I was able to speak with him more when his mother left the room, and he confirmed that he wanted to lose weight, eat healthy and become active again. He had already taken initiative and was proactive about the process, eating meals that his mother prepared for him and getting more movement throughout the day.
From my assessment, he was on the right track! I asked if his mother was helping with the process and he agreed. I asked if she was helping “too much” and he finally cracked a smile. When I was ready to deliver the treatment plan with both of them in the room, I asked a few more questions directed to the mother. “Are you preparing healthy meals for him?” to which she animatedly said “Yes!” I said “Great,” and immediately moved on to the next question, “Does he suffer from any hearing loss or impediment?” Again, she vehemently denied, but now seemed curious as to my line of questions. I again said “good” and asked my next question, “Do you remind him that he needs to eat healthy and exercise?” Her eyes grew big and enthusiastically said “Oh yes, absolutely!” I quickly asked “How many times a day?” She paused and then answered, “A few.” I smiled and asked again, “Does he suffer from any hearing loss or impediment?” At that point, the mother began to laugh out loud and quickly covered her mouth. Her son looked at me with open eyes and a big smile, surprised that I “caught” his mother in the act, so to speak.

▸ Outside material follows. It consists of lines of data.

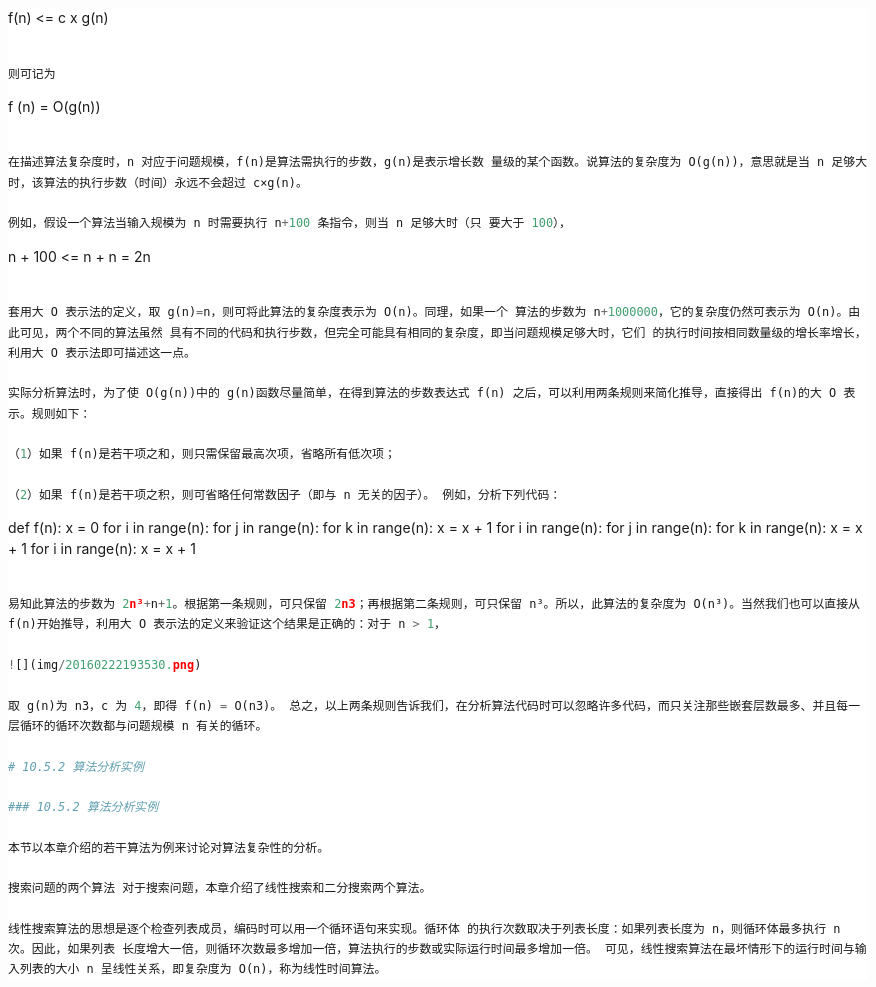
 ```py
```
f(n) <= c x g(n) 
```py

则可记为

```
f (n) = O(g(n)) 
```py

在描述算法复杂度时，n 对应于问题规模，f(n)是算法需执行的步数，g(n)是表示增长数 量级的某个函数。说算法的复杂度为 O(g(n))，意思就是当 n 足够大时，该算法的执行步数（时间）永远不会超过 c×g(n)。

例如，假设一个算法当输入规模为 n 时需要执行 n+100 条指令，则当 n 足够大时（只 要大于 100），

```
n + 100 <= n + n = 2n 
```py

套用大 O 表示法的定义，取 g(n)=n，则可将此算法的复杂度表示为 O(n)。同理，如果一个 算法的步数为 n+1000000，它的复杂度仍然可表示为 O(n)。由此可见，两个不同的算法虽然 具有不同的代码和执行步数，但完全可能具有相同的复杂度，即当问题规模足够大时，它们 的执行时间按相同数量级的增长率增长，利用大 O 表示法即可描述这一点。

实际分析算法时，为了使 O(g(n))中的 g(n)函数尽量简单，在得到算法的步数表达式 f(n) 之后，可以利用两条规则来简化推导，直接得出 f(n)的大 O 表示。规则如下：

（1）如果 f(n)是若干项之和，则只需保留最高次项，省略所有低次项；

（2）如果 f(n)是若干项之积，则可省略任何常数因子（即与 n 无关的因子）。 例如，分析下列代码：

```
def f(n):
    x = 0
    for i in range(n): 
        for j in range(n):
            for k in range(n): 
                x = x + 1
    for i in range(n): 
        for j in range(n):
            for k in range(n): 
                x = x + 1
    for i in range(n): 
        x = x + 1 
```py

易知此算法的步数为 2n³+n+1。根据第一条规则，可只保留 2n3；再根据第二条规则，可只保留 n³。所以，此算法的复杂度为 O(n³)。当然我们也可以直接从 f(n)开始推导，利用大 O 表示法的定义来验证这个结果是正确的：对于 n > 1，

![](img/20160222193530.png)

取 g(n)为 n3，c 为 4，即得 f(n) = O(n3)。 总之，以上两条规则告诉我们，在分析算法代码时可以忽略许多代码，而只关注那些嵌套层数最多、并且每一层循环的循环次数都与问题规模 n 有关的循环。

# 10.5.2 算法分析实例

### 10.5.2 算法分析实例

本节以本章介绍的若干算法为例来讨论对算法复杂性的分析。

搜索问题的两个算法 对于搜索问题，本章介绍了线性搜索和二分搜索两个算法。

线性搜索算法的思想是逐个检查列表成员，编码时可以用一个循环语句来实现。循环体 的执行次数取决于列表长度：如果列表长度为 n，则循环体最多执行 n 次。因此，如果列表 长度增大一倍，则循环次数最多增加一倍，算法执行的步数或实际运行时间最多增加一倍。 可见，线性搜索算法在最坏情形下的运行时间与输入列表的大小 n 呈线性关系，即复杂度为 O(n)，称为线性时间算法。

```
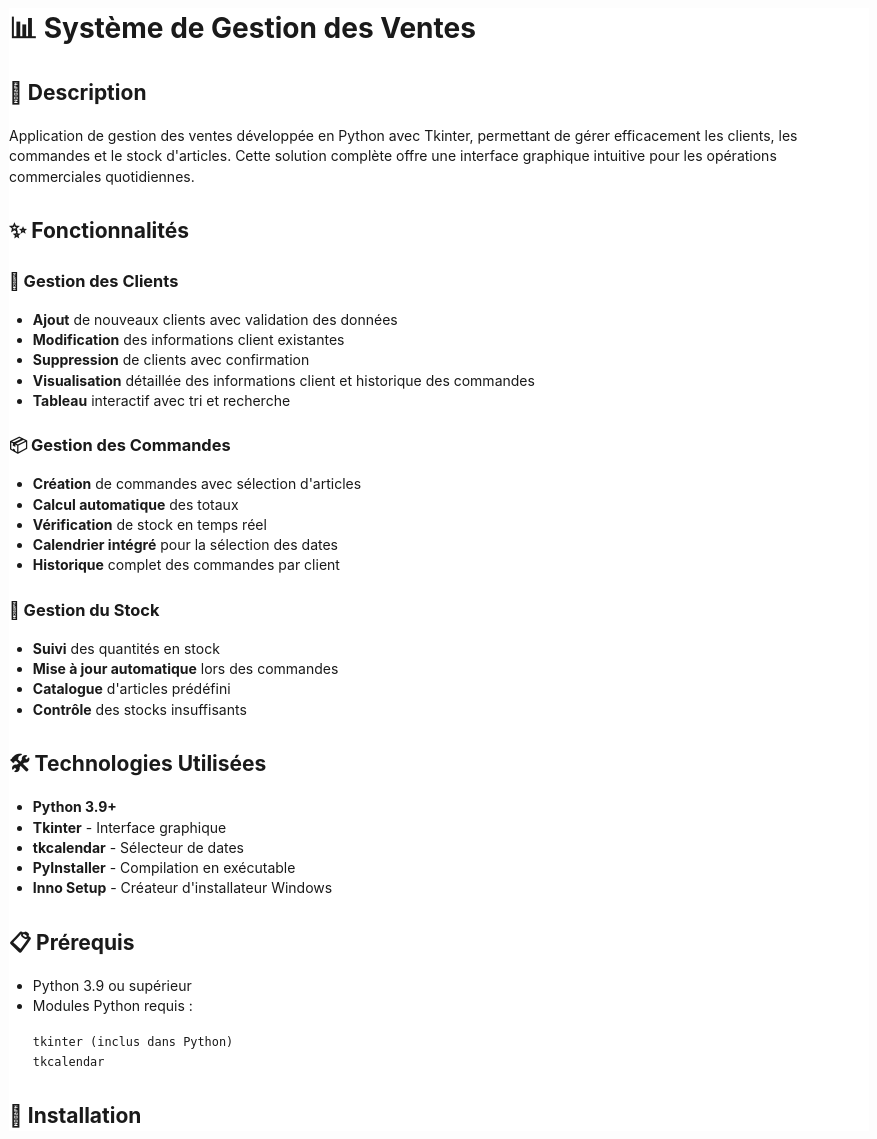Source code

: # 📊 Système de Gestion des Ventes

## 🎯 Description

Application de gestion des ventes développée en Python avec Tkinter, permettant de gérer efficacement les clients, les commandes et le stock d'articles. Cette solution complète offre une interface graphique intuitive pour les opérations commerciales quotidiennes.

## ✨ Fonctionnalités

### 👥 Gestion des Clients
- **Ajout** de nouveaux clients avec validation des données
- **Modification** des informations client existantes
- **Suppression** de clients avec confirmation
- **Visualisation** détaillée des informations client et historique des commandes
- **Tableau** interactif avec tri et recherche

### 📦 Gestion des Commandes
- **Création** de commandes avec sélection d'articles
- **Calcul automatique** des totaux
- **Vérification** de stock en temps réel
- **Calendrier intégré** pour la sélection des dates
- **Historique** complet des commandes par client

### 🏪 Gestion du Stock
- **Suivi** des quantités en stock
- **Mise à jour automatique** lors des commandes
- **Catalogue** d'articles prédéfini
- **Contrôle** des stocks insuffisants

## 🛠️ Technologies Utilisées

- **Python 3.9+**
- **Tkinter** - Interface graphique
- **tkcalendar** - Sélecteur de dates
- **PyInstaller** - Compilation en exécutable
- **Inno Setup** - Créateur d'installateur Windows

## 📋 Prérequis

- Python 3.9 ou supérieur
- Modules Python requis :
  ```
  tkinter (inclus dans Python)
  tkcalendar
  ```

## 🚀 Installation
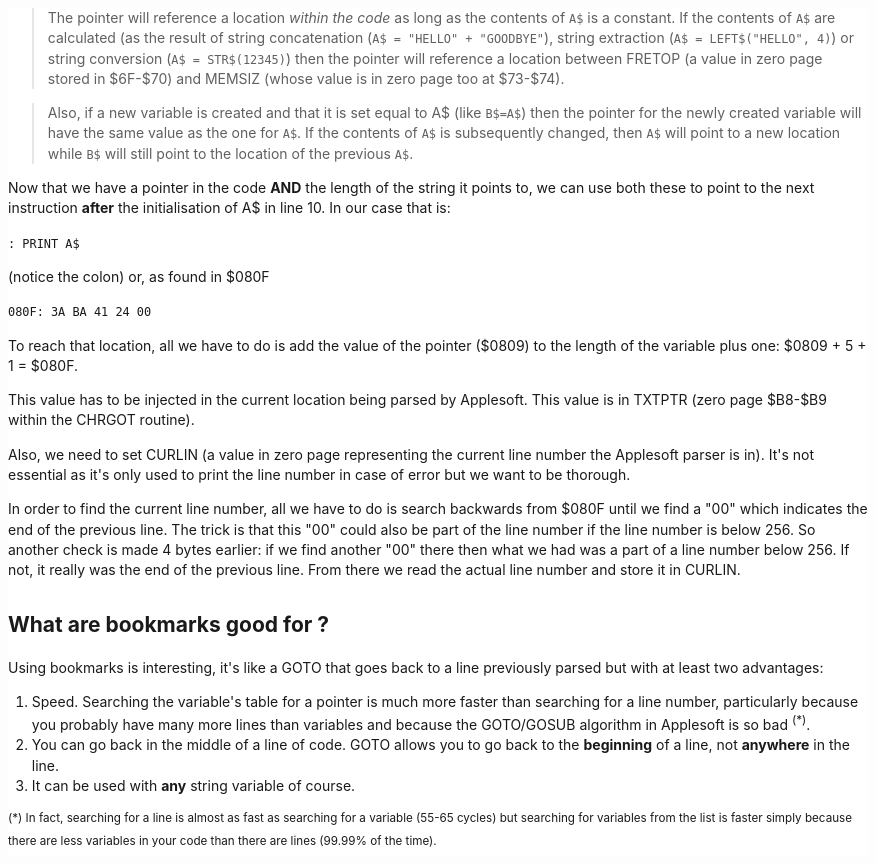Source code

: >The pointer will reference a location *within the code* as long as the contents of `A$` is a constant. If the contents of `A$` are calculated (as the result of string concatenation (`A$ = "HELLO" + "GOODBYE"`), string extraction (`A$ = LEFT$("HELLO", 4)`) or string conversion (`A$ = STR$(12345)`) then the pointer will reference a location between FRETOP (a value in zero page stored in \$6F-\$70) and MEMSIZ (whose value is in zero page too at \$73-\$74).

>Also, if a new variable is created and that it is set equal to A$ (like `B$=A$`) then the pointer for the newly created variable will have the same value as the one for `A$`. If the contents of `A$` is subsequently changed, then `A$` will point to a new location while `B$` will still point to the location of the previous `A$`.

Now that we have a pointer in the code **AND** the length of the string it points to, we can use both these to point to the next instruction **after** the initialisation of A\$ in line 10. In our case that is:

```basic
: PRINT A$
```
(notice the colon)
or, as found in $080F
```
080F: 3A BA 41 24 00			
```
To reach that location, all we have to do is add the value of the pointer ($0809) to the length of the variable plus one: $0809 + 5 + 1 = $080F.

This value has to be injected in the current location being parsed by Applesoft. This value is in TXTPTR (zero page \$B8-\$B9 within the CHRGOT routine).

Also, we need to set CURLIN (a value in zero page representing the current line number the Applesoft parser is in). It's not essential as it's only used to print the line number in case of error but we want to be thorough.

In order to find the current line number, all we have to do is search backwards from $080F until we find a "00" which indicates the end of the previous line. The trick is that this "00" could also be part of the line number if the line number is below 256. So another check is made 4 bytes earlier: if we find another "00" there then what we had was a part of a line number below 256. If not, it really was the end of the previous line. From there we read the actual line number and store it in CURLIN.

## What are bookmarks good for ?

Using bookmarks is interesting, it's like a GOTO that goes back to a line previously parsed but with at least two advantages:
1. Speed. Searching the variable's table for a pointer is much more faster than searching for a line number, particularly because you probably have many more lines than variables and because the GOTO/GOSUB algorithm in Applesoft is so bad <sup>(*)</sup>.
2. You can go back in the middle of a line of code. GOTO allows you to go back to the **beginning** of a line, not **anywhere** in the line.
3. It can be used with **any** string variable of course.

<sup>(*) In fact, searching for a line is almost as fast as searching for a variable (55-65 cycles) but searching for variables from the list is faster simply because there are less variables in your code than there are lines (99.99% of the time). </sup>
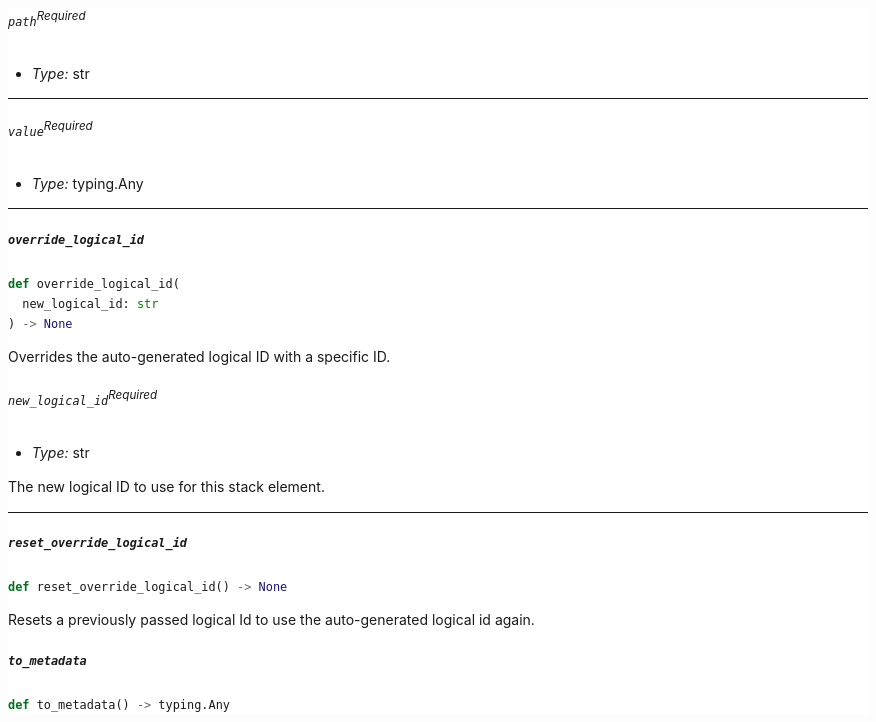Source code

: ###### `path`<sup>Required</sup> <a name="path" id="@cdktf/provider-pagerduty.dataPagerdutyCustomFieldSchema.DataPagerdutyCustomFieldSchema.addOverride.parameter.path"></a>

- *Type:* str

---

###### `value`<sup>Required</sup> <a name="value" id="@cdktf/provider-pagerduty.dataPagerdutyCustomFieldSchema.DataPagerdutyCustomFieldSchema.addOverride.parameter.value"></a>

- *Type:* typing.Any

---

##### `override_logical_id` <a name="override_logical_id" id="@cdktf/provider-pagerduty.dataPagerdutyCustomFieldSchema.DataPagerdutyCustomFieldSchema.overrideLogicalId"></a>

```python
def override_logical_id(
  new_logical_id: str
) -> None
```

Overrides the auto-generated logical ID with a specific ID.

###### `new_logical_id`<sup>Required</sup> <a name="new_logical_id" id="@cdktf/provider-pagerduty.dataPagerdutyCustomFieldSchema.DataPagerdutyCustomFieldSchema.overrideLogicalId.parameter.newLogicalId"></a>

- *Type:* str

The new logical ID to use for this stack element.

---

##### `reset_override_logical_id` <a name="reset_override_logical_id" id="@cdktf/provider-pagerduty.dataPagerdutyCustomFieldSchema.DataPagerdutyCustomFieldSchema.resetOverrideLogicalId"></a>

```python
def reset_override_logical_id() -> None
```

Resets a previously passed logical Id to use the auto-generated logical id again.

##### `to_metadata` <a name="to_metadata" id="@cdktf/provider-pagerduty.dataPagerdutyCustomFieldSchema.DataPagerdutyCustomFieldSchema.toMetadata"></a>

```python
def to_metadata() -> typing.Any
```
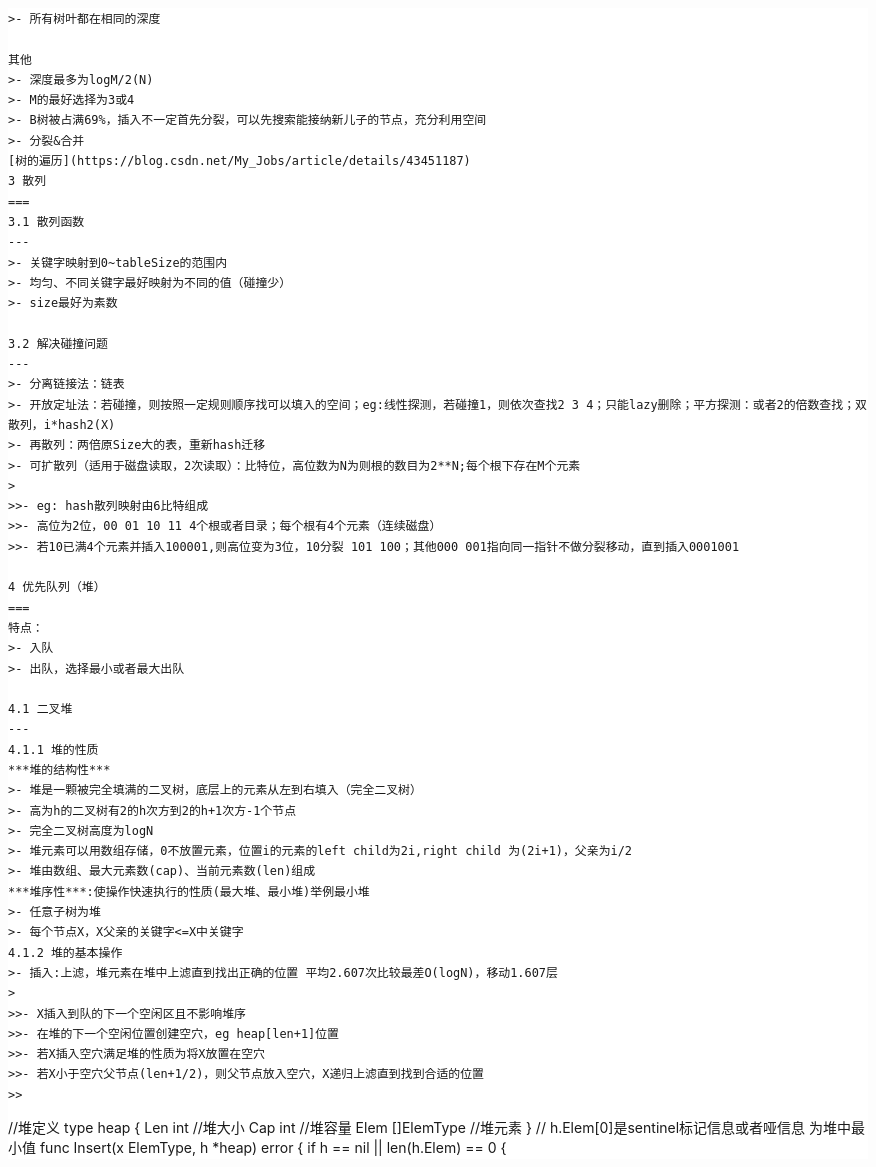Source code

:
 ```
>- 所有树叶都在相同的深度

其他
>- 深度最多为logM/2(N)
>- M的最好选择为3或4
>- B树被占满69%，插入不一定首先分裂，可以先搜索能接纳新儿子的节点，充分利用空间
>- 分裂&合并
[树的遍历](https://blog.csdn.net/My_Jobs/article/details/43451187)
3 散列
===
3.1 散列函数
---
>- 关键字映射到0~tableSize的范围内
>- 均匀、不同关键字最好映射为不同的值（碰撞少）
>- size最好为素数

3.2 解决碰撞问题
---
>- 分离链接法：链表
>- 开放定址法：若碰撞，则按照一定规则顺序找可以填入的空间；eg:线性探测，若碰撞1，则依次查找2 3 4；只能lazy删除；平方探测：或者2的倍数查找；双散列，i*hash2(X)
>- 再散列：两倍原Size大的表，重新hash迁移
>- 可扩散列（适用于磁盘读取，2次读取）：比特位，高位数为N为则根的数目为2**N;每个根下存在M个元素
>
>>- eg: hash散列映射由6比特组成
>>- 高位为2位，00 01 10 11 4个根或者目录；每个根有4个元素（连续磁盘）
>>- 若10已满4个元素并插入100001,则高位变为3位，10分裂 101 100；其他000 001指向同一指针不做分裂移动，直到插入0001001

4 优先队列（堆）
===
特点：
>- 入队
>- 出队，选择最小或者最大出队

4.1 二叉堆
---
4.1.1 堆的性质
***堆的结构性***
>- 堆是一颗被完全填满的二叉树，底层上的元素从左到右填入（完全二叉树）
>- 高为h的二叉树有2的h次方到2的h+1次方-1个节点
>- 完全二叉树高度为logN
>- 堆元素可以用数组存储，0不放置元素，位置i的元素的left child为2i,right child 为(2i+1)，父亲为i/2
>- 堆由数组、最大元素数(cap)、当前元素数(len)组成
***堆序性***:使操作快速执行的性质(最大堆、最小堆)举例最小堆
>- 任意子树为堆
>- 每个节点X，X父亲的关键字<=X中关键字
4.1.2 堆的基本操作
>- 插入:上滤，堆元素在堆中上滤直到找出正确的位置 平均2.607次比较最差O(logN)，移动1.607层
>
>>- X插入到队的下一个空闲区且不影响堆序
>>- 在堆的下一个空闲位置创建空穴，eg heap[len+1]位置
>>- 若X插入空穴满足堆的性质为将X放置在空穴
>>- 若X小于空穴父节点(len+1/2)，则父节点放入空穴，X递归上滤直到找到合适的位置
>>
```
//堆定义
type heap {
Len int //堆大小
Cap int //堆容量
Elem []ElemType //堆元素
}
// h.Elem[0]是sentinel标记信息或者哑信息 为堆中最小值
func Insert(x ElemType, h *heap) error {
	if h == nil || len(h.Elem) == 0 {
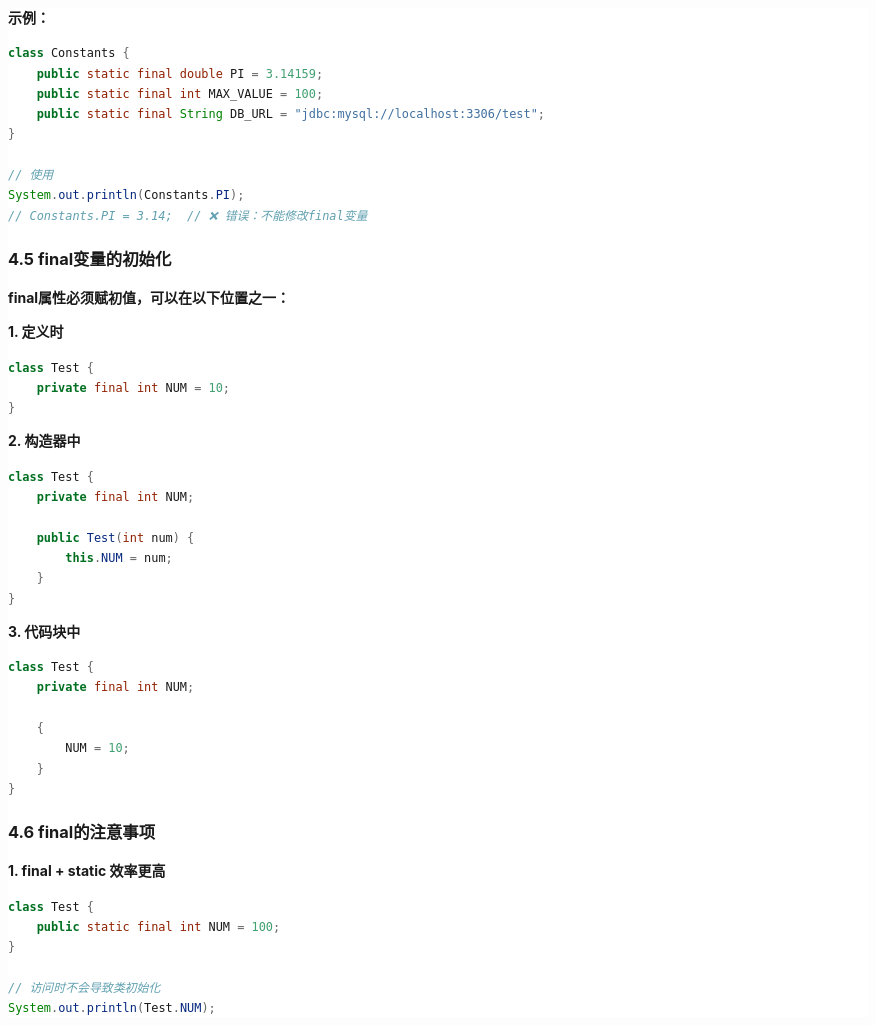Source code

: **示例：**
```java
class Constants {
    public static final double PI = 3.14159;
    public static final int MAX_VALUE = 100;
    public static final String DB_URL = "jdbc:mysql://localhost:3306/test";
}

// 使用
System.out.println(Constants.PI);
// Constants.PI = 3.14;  // ❌ 错误：不能修改final变量
```

### 4.5 final变量的初始化

**final属性必须赋初值，可以在以下位置之一：**

**1. 定义时**
```java
class Test {
    private final int NUM = 10;
}
```

**2. 构造器中**
```java
class Test {
    private final int NUM;
    
    public Test(int num) {
        this.NUM = num;
    }
}
```

**3. 代码块中**
```java
class Test {
    private final int NUM;
    
    {
        NUM = 10;
    }
}
```

### 4.6 final的注意事项

**1. final + static 效率更高**
```java
class Test {
    public static final int NUM = 100;
}

// 访问时不会导致类初始化
System.out.println(Test.NUM);
```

We continued to have a long discussion on how to best support her son, and for him to acknowledge and show appreciation. There were both tears and laughter on her part, but by the time the visit was over, she gave me a big hug and delivered a heartfelt “Thank you.” Her son shook my hand, with the same smile that never went away 10-15 minutes prior. The visit was so much more than a plan addressing weight loss and lifestyle modifications, rather, addressing the relationships that either get in our way or support the process.”
“Humor serves as a great communication tool to relieve stress and facilitate a healthy doctor-patient relationship. I use laughter in my consultations to lighten the mood which is helpful for my patients during dark times. Humor distracts patients from their fears and reduces their stress allowing them to open up about the challenges they’ve faced with their illness and diffuse their feelings of sadness, fear, and anger.”
So, it would seem that laughter really is the best medicine! In the words of Patch Adams, “The most radical act anyone can commit is to be happy,” so let yourself be, and remember to take time to fill your days with laughter.